*What this task involves*. Restate the entries word for word, omitting nothing.

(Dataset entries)

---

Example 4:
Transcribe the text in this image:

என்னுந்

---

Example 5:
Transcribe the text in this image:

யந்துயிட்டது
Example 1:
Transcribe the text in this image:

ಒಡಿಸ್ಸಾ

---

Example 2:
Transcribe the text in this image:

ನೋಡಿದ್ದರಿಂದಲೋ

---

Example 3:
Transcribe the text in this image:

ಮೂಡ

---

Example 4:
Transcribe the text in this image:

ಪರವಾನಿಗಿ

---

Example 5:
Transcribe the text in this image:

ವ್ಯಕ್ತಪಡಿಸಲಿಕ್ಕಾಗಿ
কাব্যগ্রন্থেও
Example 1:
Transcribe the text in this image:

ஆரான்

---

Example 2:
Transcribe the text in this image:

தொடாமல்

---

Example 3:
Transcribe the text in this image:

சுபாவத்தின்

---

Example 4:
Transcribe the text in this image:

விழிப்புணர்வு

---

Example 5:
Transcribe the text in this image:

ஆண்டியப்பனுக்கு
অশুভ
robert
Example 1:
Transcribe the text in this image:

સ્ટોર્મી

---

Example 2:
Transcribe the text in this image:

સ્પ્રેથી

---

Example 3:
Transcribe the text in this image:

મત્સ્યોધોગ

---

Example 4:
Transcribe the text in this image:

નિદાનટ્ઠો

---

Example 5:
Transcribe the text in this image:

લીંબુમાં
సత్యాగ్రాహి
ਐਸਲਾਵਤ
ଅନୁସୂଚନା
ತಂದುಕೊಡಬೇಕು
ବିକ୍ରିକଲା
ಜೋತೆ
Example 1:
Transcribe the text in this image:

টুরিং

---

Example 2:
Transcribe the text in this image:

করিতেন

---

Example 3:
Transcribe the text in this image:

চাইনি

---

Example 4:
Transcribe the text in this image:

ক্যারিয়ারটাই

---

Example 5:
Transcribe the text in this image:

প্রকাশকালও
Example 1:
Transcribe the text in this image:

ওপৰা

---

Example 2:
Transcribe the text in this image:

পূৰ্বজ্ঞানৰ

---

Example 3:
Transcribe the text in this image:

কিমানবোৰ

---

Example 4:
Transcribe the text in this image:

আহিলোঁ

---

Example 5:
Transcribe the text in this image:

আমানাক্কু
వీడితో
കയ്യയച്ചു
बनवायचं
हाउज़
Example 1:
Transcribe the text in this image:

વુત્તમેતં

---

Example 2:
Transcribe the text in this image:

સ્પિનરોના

*Response to this exercise*.
---

Example 4:
Transcribe the text in this image:

என்னுந்

---

Example 5:
Transcribe the text in this image:

யந்துயிட்டது
Example 1:
Transcribe the text in this image:

ಒಡಿಸ್ಸಾ

---

Example 2:
Transcribe the text in this image:

ನೋಡಿದ್ದರಿಂದಲೋ

---

Example 3:
Transcribe the text in this image:

ಮೂಡ

---

Example 4:
Transcribe the text in this image:

ಪರವಾನಿಗಿ

---

Example 5:
Transcribe the text in this image:

ವ್ಯಕ್ತಪಡಿಸಲಿಕ್ಕಾಗಿ
কাব্যগ্রন্থেও
Example 1:
Transcribe the text in this image:

ஆரான்

---

Example 2:
Transcribe the text in this image:

தொடாமல்

---

Example 3:
Transcribe the text in this image:

சுபாவத்தின்

---

Example 4:
Transcribe the text in this image:

விழிப்புணர்வு

---

Example 5:
Transcribe the text in this image:

ஆண்டியப்பனுக்கு
অশুভ
robert
Example 1:
Transcribe the text in this image:

સ્ટોર્મી

---

Example 2:
Transcribe the text in this image:

સ્પ્રેથી

---

Example 3:
Transcribe the text in this image:

મત્સ્યોધોગ

---

Example 4:
Transcribe the text in this image:

નિદાનટ્ઠો

---

Example 5:
Transcribe the text in this image:

લીંબુમાં
సత్యాగ్రాహి
ਐਸਲਾਵਤ
ଅନୁସୂଚନା
ತಂದುಕೊಡಬೇಕು
ବିକ୍ରିକଲା
ಜೋತೆ
Example 1:
Transcribe the text in this image:

টুরিং

---

Example 2:
Transcribe the text in this image:

করিতেন

---

Example 3:
Transcribe the text in this image:

চাইনি

---

Example 4:
Transcribe the text in this image:

ক্যারিয়ারটাই

---

Example 5:
Transcribe the text in this image:

প্রকাশকালও
Example 1:
Transcribe the text in this image:

ওপৰা

---

Example 2:
Transcribe the text in this image:

পূৰ্বজ্ঞানৰ

---

Example 3:
Transcribe the text in this image:

কিমানবোৰ

---

Example 4:
Transcribe the text in this image:

আহিলোঁ

---

Example 5:
Transcribe the text in this image:

আমানাক্কু
వీడితో
കയ്യയച്ചു
बनवायचं
हाउज़
Example 1:
Transcribe the text in this image:

વુત્તમેતં

---

Example 2:
Transcribe the text in this image:

સ્પિનરોના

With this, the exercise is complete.